Sencha the judge claimed the right, being the wisest man at court. Bláí the hospitaller said the boy should grow up learning generosity. Fergus mac Róich, the former king, offered his own household and his sword-arm as guarantee. Amergin the poet said no one but a poet could raise a child properly. The argument threatened to go on through winter.

Conchobar settled it. The boy would not go to one household. He would go to all of them. Sétanta would be raised at Emain Macha under the combined fosterage of the finest men in Ulster - warrior, judge, poet, and king together. No child in the province had ever been given such a rearing.

Culann’s Hound

Sétanta grew fast and showed early what he was. At seven he was already outrunning the boy-troop at Emain Macha and beating them at hurling with a casual ferocity that unsettled the older boys.

One evening Conchobar rode out to a feast at the forge of Culann the smith. He passed the playing field where Sétanta was driving a ball against a dozen opponents and called to the boy to come along. Sétanta shouted back that he would follow when the game was done.

Conchobar arrived at Culann’s hall and forgot about the boy entirely. When Culann asked if all the king’s party had come, Conchobar said yes. Culann loosed his hound - a massive animal, fierce enough to guard the whole district alone. It patrolled the yard in the dark.
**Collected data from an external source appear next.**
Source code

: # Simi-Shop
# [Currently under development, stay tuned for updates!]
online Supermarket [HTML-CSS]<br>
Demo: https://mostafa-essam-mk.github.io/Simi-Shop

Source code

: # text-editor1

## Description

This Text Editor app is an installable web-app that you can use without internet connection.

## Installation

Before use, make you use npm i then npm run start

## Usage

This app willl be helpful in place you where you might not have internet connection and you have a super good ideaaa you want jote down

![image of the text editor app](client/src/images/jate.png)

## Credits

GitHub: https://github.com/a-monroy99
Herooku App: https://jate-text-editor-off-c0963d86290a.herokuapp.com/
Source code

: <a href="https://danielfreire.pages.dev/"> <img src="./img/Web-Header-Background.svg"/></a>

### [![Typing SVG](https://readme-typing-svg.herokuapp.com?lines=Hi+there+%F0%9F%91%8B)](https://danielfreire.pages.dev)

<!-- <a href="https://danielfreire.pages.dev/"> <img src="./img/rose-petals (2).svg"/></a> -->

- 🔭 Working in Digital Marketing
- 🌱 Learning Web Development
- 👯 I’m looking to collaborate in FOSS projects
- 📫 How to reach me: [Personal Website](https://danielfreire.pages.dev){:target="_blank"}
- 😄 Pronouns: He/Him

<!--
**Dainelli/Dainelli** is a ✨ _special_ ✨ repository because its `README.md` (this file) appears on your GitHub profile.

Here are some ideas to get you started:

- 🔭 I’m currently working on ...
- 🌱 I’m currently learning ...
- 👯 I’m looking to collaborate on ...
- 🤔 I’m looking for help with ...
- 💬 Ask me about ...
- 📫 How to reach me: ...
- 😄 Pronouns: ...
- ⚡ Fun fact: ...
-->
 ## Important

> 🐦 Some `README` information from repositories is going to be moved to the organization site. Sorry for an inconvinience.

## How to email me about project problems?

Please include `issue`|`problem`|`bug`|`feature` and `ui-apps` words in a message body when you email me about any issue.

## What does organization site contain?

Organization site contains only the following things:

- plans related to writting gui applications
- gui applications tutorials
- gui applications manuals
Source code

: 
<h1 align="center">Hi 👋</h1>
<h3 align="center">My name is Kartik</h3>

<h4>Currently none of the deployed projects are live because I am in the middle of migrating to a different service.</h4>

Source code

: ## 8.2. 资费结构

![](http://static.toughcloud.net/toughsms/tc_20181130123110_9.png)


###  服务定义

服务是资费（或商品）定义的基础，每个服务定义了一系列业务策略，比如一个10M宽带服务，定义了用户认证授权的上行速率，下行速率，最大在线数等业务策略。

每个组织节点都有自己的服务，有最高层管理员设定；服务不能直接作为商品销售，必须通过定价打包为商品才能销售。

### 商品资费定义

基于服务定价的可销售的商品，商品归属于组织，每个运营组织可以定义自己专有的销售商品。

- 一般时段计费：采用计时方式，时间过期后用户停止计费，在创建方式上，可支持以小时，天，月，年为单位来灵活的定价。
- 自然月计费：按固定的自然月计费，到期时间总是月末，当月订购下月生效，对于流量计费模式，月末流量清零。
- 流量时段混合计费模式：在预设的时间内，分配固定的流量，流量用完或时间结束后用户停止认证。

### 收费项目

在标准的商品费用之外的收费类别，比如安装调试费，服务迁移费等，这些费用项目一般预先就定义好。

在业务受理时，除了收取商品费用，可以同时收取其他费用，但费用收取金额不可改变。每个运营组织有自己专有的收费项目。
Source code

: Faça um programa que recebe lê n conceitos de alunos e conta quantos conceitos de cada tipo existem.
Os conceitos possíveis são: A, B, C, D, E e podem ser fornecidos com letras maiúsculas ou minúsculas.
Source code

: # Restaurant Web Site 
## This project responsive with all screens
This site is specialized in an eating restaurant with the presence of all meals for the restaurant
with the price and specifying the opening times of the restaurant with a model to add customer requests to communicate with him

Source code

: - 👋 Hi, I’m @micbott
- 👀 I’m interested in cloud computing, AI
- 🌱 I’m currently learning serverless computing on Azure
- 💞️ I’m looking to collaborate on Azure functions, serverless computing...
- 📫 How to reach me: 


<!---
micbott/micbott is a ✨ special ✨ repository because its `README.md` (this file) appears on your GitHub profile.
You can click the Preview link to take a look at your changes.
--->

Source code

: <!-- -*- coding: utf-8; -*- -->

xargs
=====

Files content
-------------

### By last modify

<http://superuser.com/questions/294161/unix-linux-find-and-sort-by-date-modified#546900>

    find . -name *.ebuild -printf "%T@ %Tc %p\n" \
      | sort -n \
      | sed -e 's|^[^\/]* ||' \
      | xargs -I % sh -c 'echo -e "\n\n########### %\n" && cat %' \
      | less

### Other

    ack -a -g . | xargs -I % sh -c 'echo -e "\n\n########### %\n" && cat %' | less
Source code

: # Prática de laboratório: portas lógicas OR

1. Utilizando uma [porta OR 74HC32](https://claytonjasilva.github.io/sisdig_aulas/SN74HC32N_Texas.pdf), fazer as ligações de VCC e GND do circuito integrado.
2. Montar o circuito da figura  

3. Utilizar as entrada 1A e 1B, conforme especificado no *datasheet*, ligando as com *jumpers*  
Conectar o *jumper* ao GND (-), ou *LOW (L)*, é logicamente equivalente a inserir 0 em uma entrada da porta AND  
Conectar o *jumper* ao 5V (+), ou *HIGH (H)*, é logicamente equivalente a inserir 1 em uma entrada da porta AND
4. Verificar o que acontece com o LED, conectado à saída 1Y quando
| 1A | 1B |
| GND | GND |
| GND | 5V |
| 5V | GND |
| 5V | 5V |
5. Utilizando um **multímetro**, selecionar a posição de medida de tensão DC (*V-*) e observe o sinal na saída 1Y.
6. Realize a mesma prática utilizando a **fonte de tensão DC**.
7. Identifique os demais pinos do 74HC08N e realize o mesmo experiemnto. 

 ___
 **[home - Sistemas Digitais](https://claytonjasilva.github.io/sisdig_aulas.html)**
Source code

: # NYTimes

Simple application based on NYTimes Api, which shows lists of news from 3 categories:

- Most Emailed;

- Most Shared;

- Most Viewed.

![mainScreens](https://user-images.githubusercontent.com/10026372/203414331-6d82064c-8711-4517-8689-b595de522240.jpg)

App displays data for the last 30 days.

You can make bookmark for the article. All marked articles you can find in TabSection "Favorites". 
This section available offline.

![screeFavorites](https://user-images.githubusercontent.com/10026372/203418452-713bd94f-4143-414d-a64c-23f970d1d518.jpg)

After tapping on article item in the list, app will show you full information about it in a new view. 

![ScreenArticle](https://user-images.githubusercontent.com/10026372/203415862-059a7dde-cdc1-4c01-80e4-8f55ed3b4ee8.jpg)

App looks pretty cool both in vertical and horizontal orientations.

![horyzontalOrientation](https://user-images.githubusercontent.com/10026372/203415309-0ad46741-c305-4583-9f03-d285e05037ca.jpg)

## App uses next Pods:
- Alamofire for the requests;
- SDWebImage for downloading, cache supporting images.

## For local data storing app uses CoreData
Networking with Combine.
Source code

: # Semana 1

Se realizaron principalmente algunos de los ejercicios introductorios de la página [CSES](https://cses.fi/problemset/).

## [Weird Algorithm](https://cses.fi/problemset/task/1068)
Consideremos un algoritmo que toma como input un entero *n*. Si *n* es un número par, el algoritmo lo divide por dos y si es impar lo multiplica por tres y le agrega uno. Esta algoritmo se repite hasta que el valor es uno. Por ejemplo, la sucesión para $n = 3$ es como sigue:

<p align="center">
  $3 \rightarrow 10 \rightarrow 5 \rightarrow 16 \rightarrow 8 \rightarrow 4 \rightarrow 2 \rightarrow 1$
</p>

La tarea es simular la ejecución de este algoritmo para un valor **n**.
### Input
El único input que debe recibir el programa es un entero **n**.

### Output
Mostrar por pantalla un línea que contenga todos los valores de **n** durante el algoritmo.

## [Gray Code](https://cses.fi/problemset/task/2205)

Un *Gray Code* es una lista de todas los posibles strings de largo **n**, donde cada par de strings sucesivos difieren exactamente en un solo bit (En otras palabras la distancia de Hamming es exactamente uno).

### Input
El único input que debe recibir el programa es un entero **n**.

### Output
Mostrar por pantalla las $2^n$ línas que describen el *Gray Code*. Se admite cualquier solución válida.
Sétanta came up the road with his hurley stick and his ball. The hound hit him at a run. The boy drove the ball down the animal’s throat and, when it choked, seized it by the hind legs and broke it against a pillar stone. He was still standing over the carcass when the men came out of the hall.

Culann looked at his dead hound and his face went white. That dog had been his protection, his livelihood, the guardian of his herds and his forge. Without it he was open to every raider in Ulster.

Sétanta, seven years old, streaked with the hound’s blood, looked at the smith and said he would take the dog’s place. He would guard Culann’s house and herds until a pup could be raised and trained to replace the one he had killed.

Cathbad the druid was there. He heard the boy’s offer and spoke.

From this day your name is Cú Chulainn - the Hound of Culann.

The boy accepted it. He never used the name Sétanta again. The two foals born on the night of his first birth grew into the horses that would pull his chariot - the Grey of Macha and the Black of Sainglend - and they carried him from that day until the day all three of them died together.